La gita

– Allora. Hai assicurato bene le staffe alle barre magnetiche? Non come l’ultima volta.
– Certo. Lo sai che…
– Lo sferofrigo va sopra il forno. E ti dirò di più, lo teniamo acceso per tutto il viaggio!
Annuisco, convinto. Quando Monica si ficca in testa una cosa non c’è verso.
– Ricapitoliamo – mi dice. – Sopra il forno dovevamo appoggiare il divano. Ok. Sopra il divano… i due tavoli. Perfetto. Poi la lavatrice, le biciclette. Poi…
– Forse, potevamo risparmiarci l’armadio.
– Ma no. Guarda come resta in bilico, perfettamente, sulla lavatrice. E le biciclette attaccate alle ante. Linda ha calcolato tutto.
Annuisco di nuovo. Siamo nel giardino di casa, a venti chilometri dalla costa orientale.

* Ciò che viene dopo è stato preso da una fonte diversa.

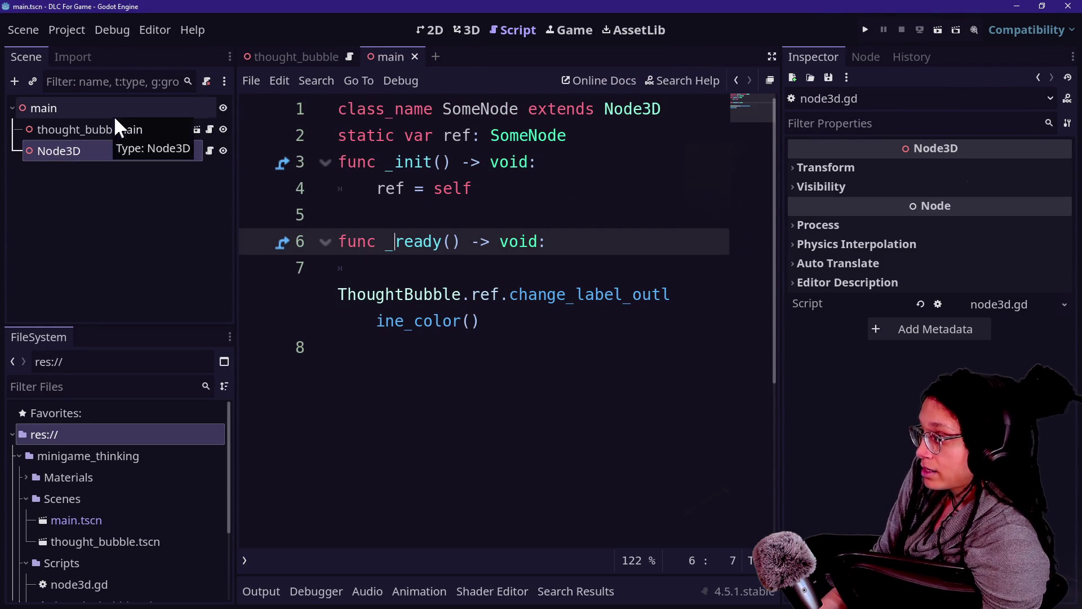
# Add a plain Node child under the main root node, keeping the name Node.
pyautogui.click(135, 109)
pyautogui.rightClick(136, 108)
pyautogui.click(234, 119)
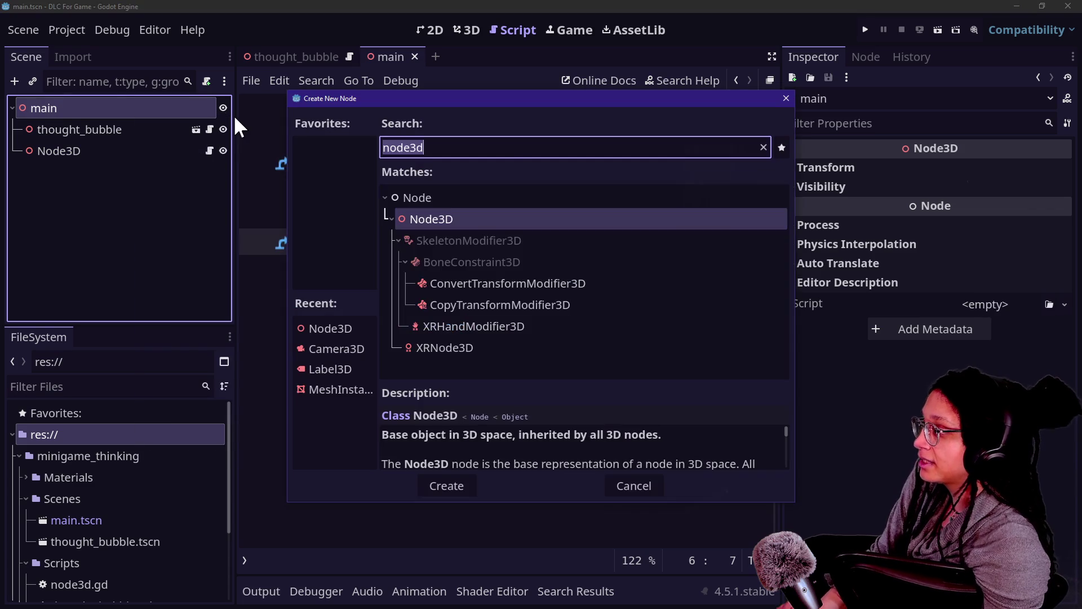
pyautogui.write('ma')
pyautogui.press('BackSpace')
pyautogui.press('BackSpace')
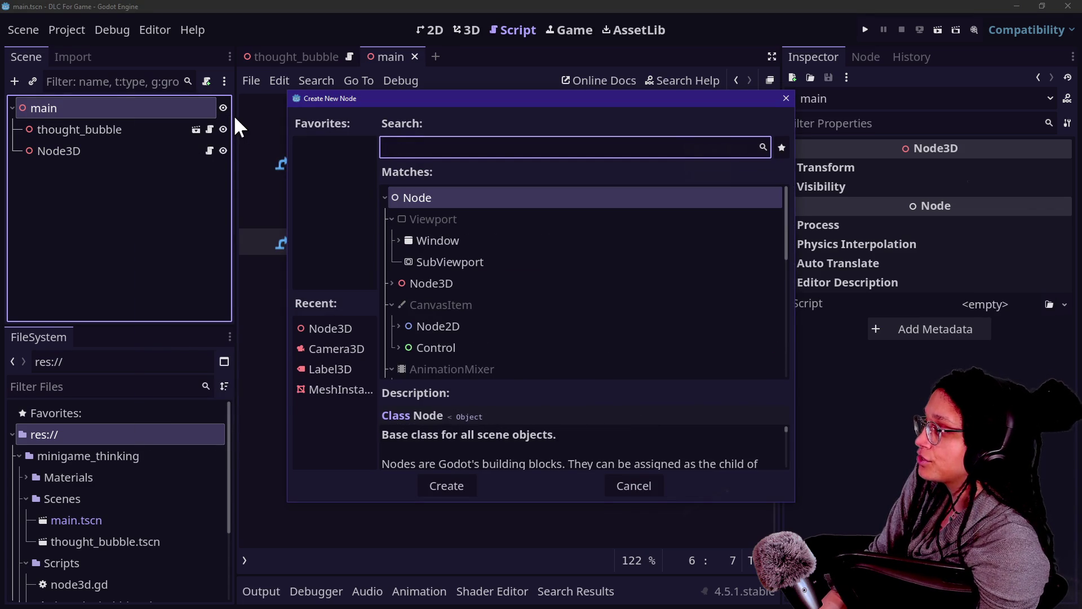
pyautogui.write('containing')
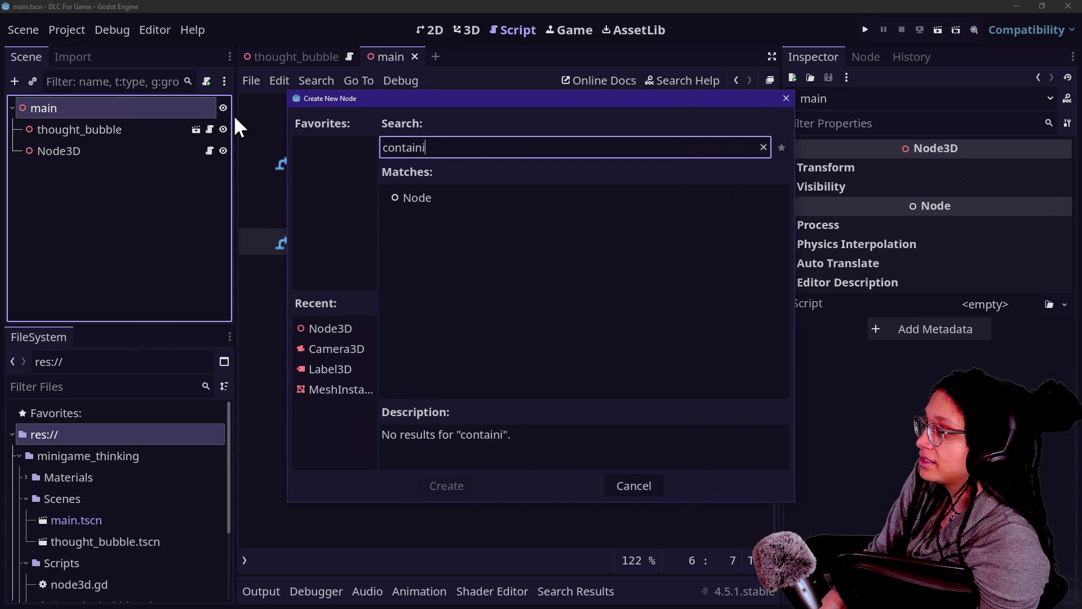
pyautogui.press('BackSpace')
pyautogui.press('BackSpace')
pyautogui.press('BackSpace')
pyautogui.write('node')
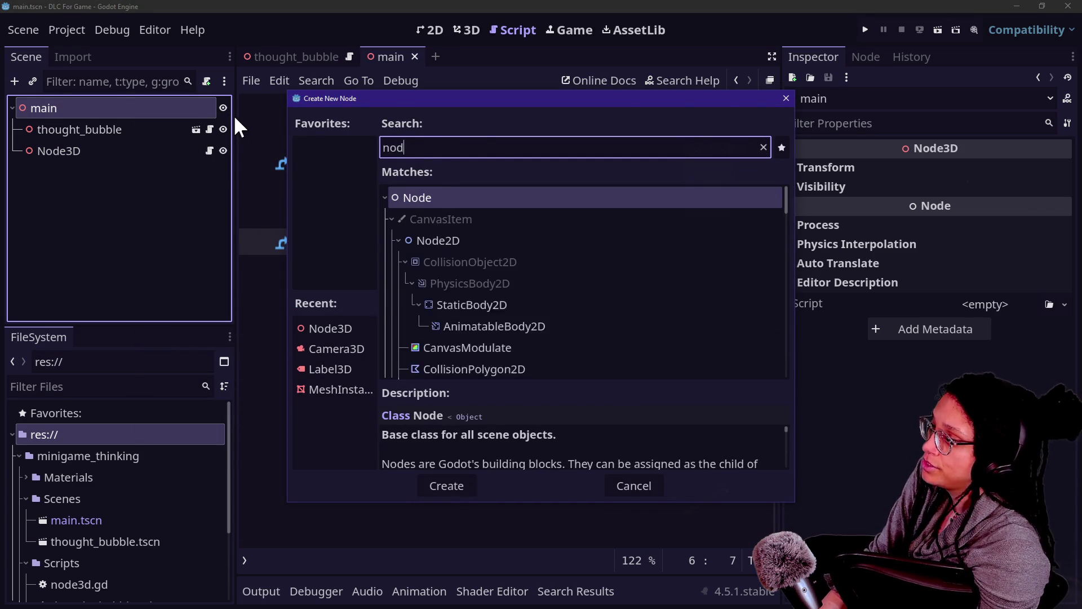
pyautogui.press('Return')
pyautogui.doubleClick(137, 175)
pyautogui.press('BackSpace')
pyautogui.press('Escape')
# Save the new Node branch as its own scene, node.tscn.
pyautogui.rightClick(135, 174)
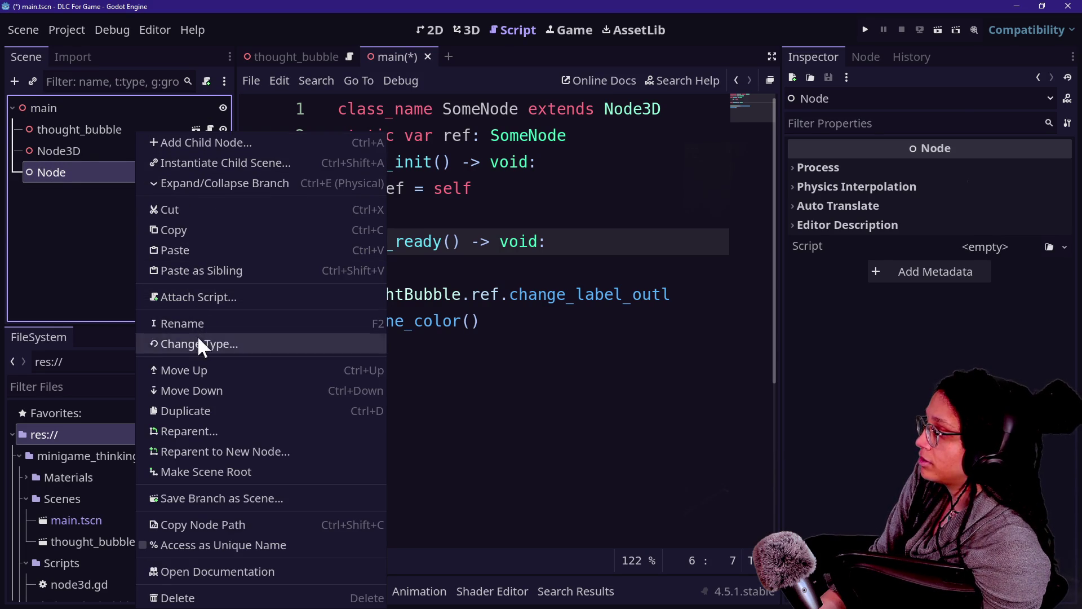
pyautogui.click(220, 501)
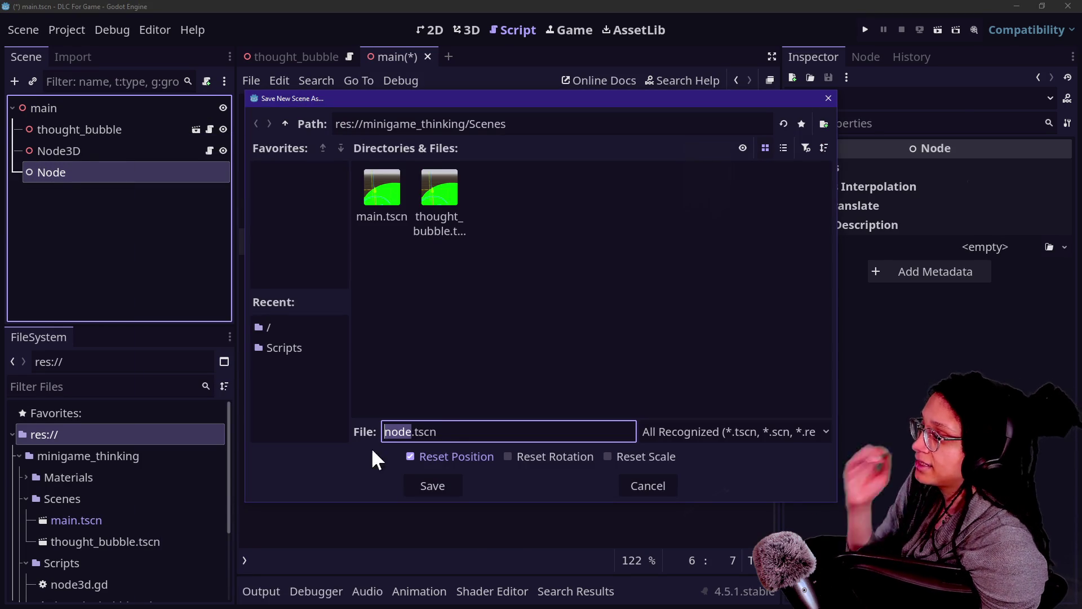
pyautogui.press('Return')
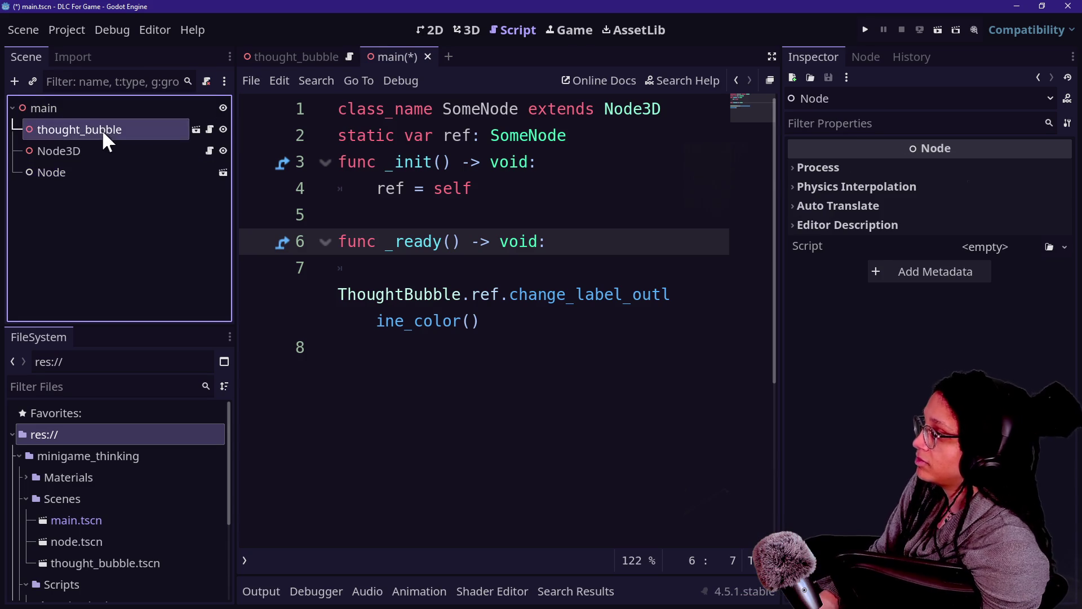
# Cut thought_bubble and Node3D out of main and open node.tscn.
pyautogui.click(102, 129)
pyautogui.click(97, 147)
pyautogui.keyDown('shift'); pyautogui.click(93, 130); pyautogui.keyUp('shift')
pyautogui.press('Delete')
pyautogui.click(130, 125)
pyautogui.click(224, 130)
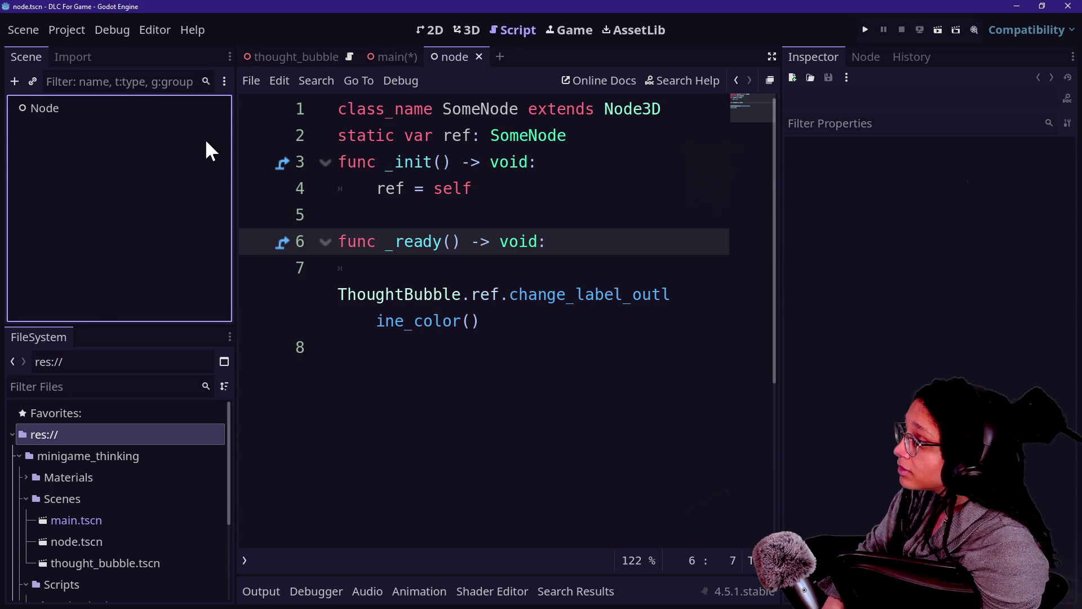
# Paste thought_bubble and Node3D under node.tscn's Node root, save, and check their scripts.
pyautogui.press('ctrl+v')
pyautogui.click(149, 251)
pyautogui.press('ctrl+s')
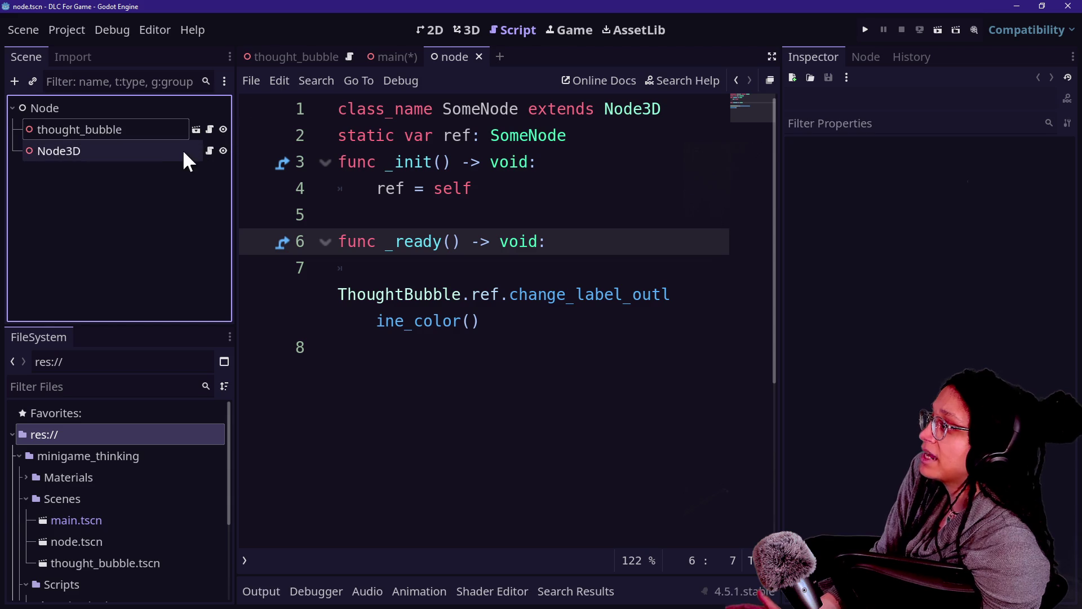
pyautogui.click(147, 151)
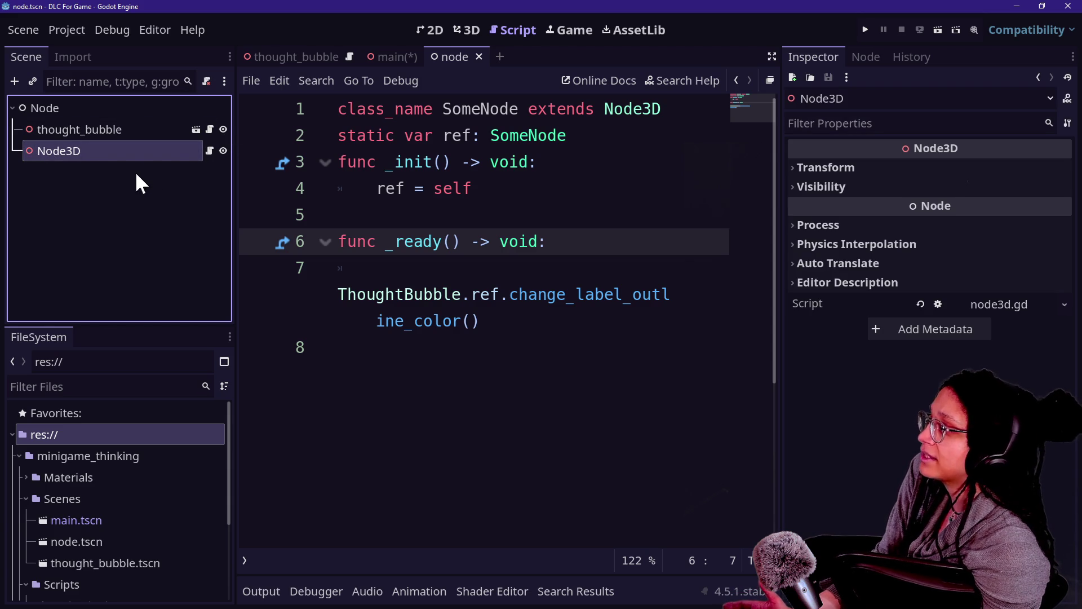
pyautogui.click(132, 163)
pyautogui.click(131, 155)
pyautogui.click(142, 128)
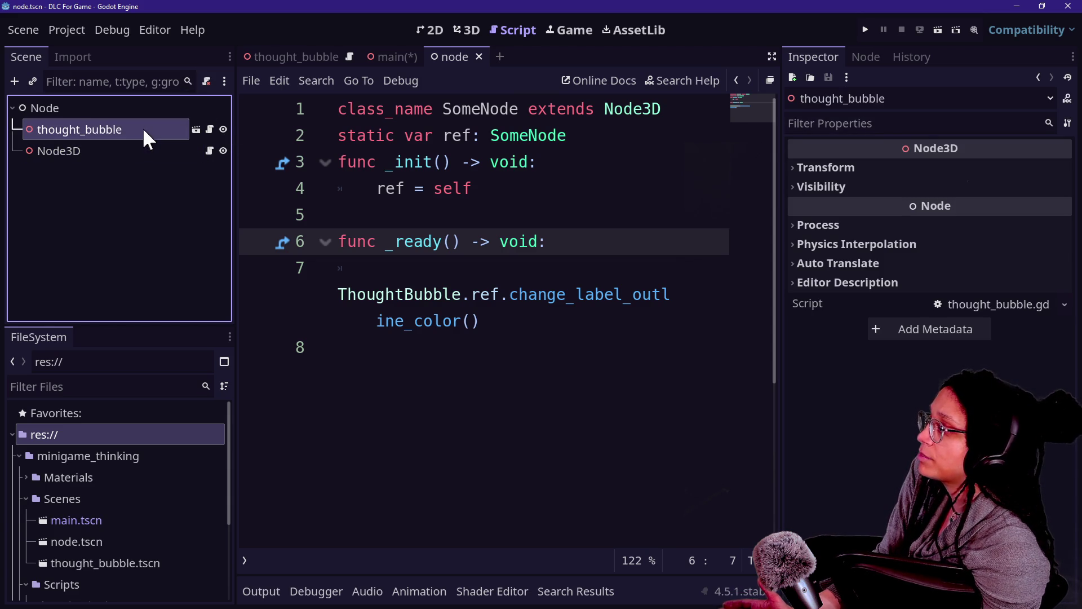
# Test-run the project to see the PONDER thought bubble, then close the game window.
pyautogui.click(866, 30)
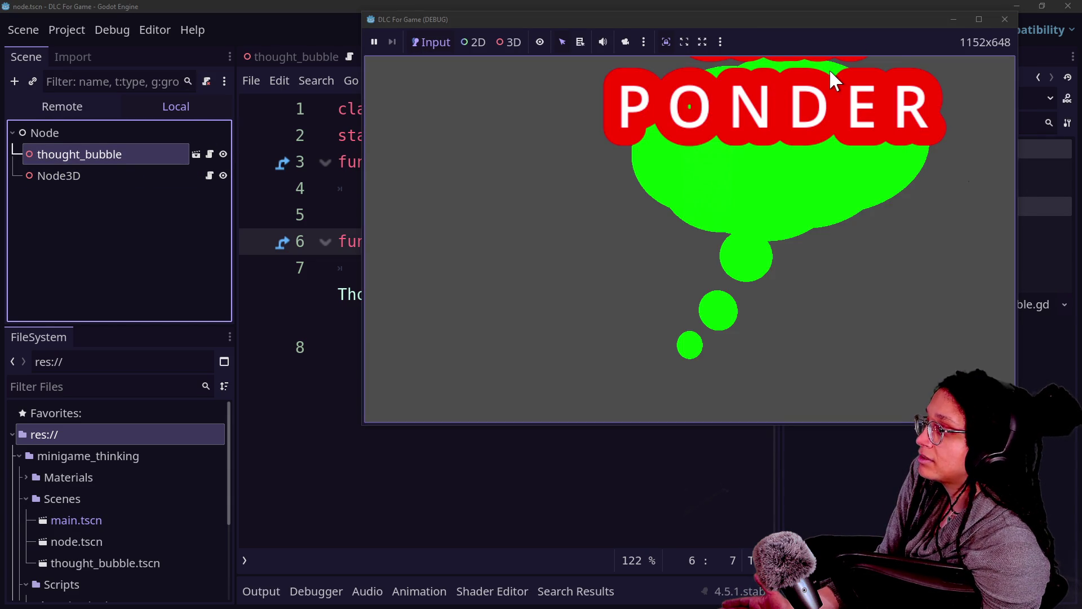
pyautogui.click(1003, 19)
pyautogui.click(66, 30)
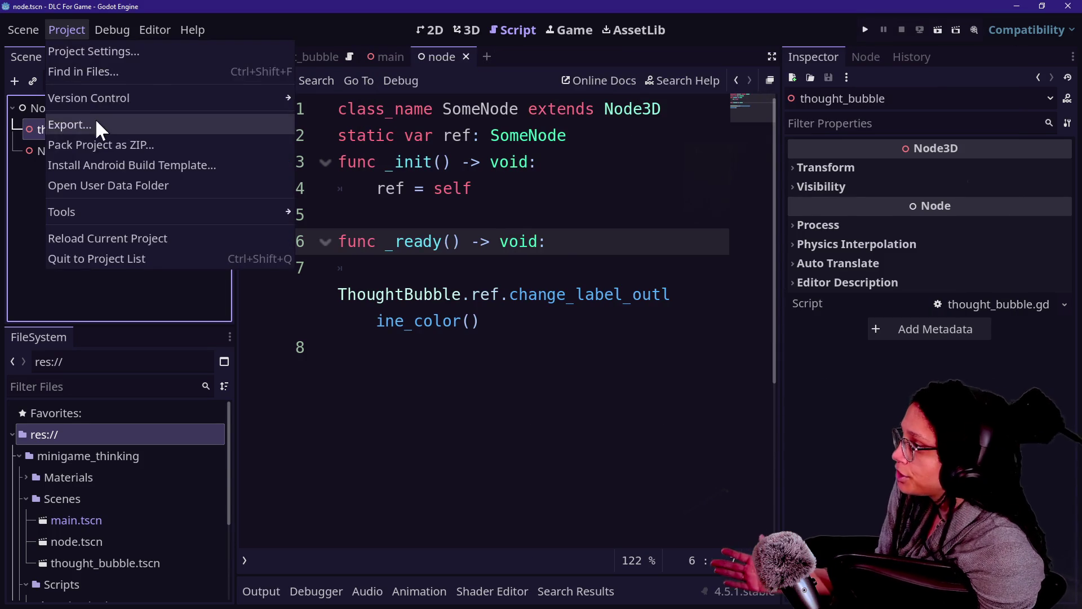
# In the export settings, choose a PCK-only export instead of a full project export.
pyautogui.click(79, 125)
pyautogui.click(577, 377)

Guardo, sul tettuccio della macchina, quella specie di torre sghemba tenuta assieme da corde, fasce elastiche, carrucole e staffe, in un equilibrio perfetto calcolato al millimetro da Linda, la quale, poco distante, sgrana i suoi occhi bionici e muove le pale delle braccia come a dire: sì, tutto perfetto. Prima di procedere al carico, mi ha fatto pure cambiare le ruote con quattro dischi magnetici, che scivoleranno meglio lungo l’asfalto metallico che ci porterà al mare. I dischi sono “refrattari al peso” aveva detto il giorno prima, interrogata sull’argomento.
– Linda – faccio. – Hai calcolato il vento?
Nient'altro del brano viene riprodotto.